■ Task objective:
Say how many lines in the entries contain "Open", giving only the number.

Extracted page text data:

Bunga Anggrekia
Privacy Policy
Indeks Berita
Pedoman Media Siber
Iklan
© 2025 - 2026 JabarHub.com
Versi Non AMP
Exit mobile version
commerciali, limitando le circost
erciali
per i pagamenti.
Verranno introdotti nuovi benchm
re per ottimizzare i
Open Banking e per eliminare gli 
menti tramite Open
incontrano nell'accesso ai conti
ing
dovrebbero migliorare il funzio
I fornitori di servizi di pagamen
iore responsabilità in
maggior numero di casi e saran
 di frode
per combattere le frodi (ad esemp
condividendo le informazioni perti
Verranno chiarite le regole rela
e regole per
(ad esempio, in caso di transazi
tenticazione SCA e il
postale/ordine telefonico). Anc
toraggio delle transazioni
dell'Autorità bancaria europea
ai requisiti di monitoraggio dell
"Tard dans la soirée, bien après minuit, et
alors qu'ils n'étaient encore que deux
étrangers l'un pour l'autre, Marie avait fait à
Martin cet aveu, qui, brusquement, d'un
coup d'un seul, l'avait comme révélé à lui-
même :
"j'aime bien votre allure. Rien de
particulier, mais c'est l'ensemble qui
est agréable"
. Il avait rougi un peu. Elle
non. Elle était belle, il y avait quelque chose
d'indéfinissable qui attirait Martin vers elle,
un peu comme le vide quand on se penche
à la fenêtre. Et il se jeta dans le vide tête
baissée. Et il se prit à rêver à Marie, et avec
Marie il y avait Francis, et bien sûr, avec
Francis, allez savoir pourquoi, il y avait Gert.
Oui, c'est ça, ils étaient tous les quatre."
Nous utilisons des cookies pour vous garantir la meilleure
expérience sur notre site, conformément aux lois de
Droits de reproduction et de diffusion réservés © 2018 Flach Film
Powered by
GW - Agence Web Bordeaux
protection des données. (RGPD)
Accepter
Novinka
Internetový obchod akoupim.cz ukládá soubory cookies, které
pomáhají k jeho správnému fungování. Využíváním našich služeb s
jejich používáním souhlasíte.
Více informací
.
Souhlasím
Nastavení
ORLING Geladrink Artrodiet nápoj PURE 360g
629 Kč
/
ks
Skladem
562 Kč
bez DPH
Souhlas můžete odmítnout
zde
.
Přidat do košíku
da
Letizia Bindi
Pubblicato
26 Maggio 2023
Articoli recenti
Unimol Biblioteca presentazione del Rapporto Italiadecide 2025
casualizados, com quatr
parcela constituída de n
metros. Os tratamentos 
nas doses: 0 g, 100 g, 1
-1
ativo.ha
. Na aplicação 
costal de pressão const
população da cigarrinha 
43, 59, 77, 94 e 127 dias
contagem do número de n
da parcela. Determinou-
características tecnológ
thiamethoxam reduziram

■ Task answer:
2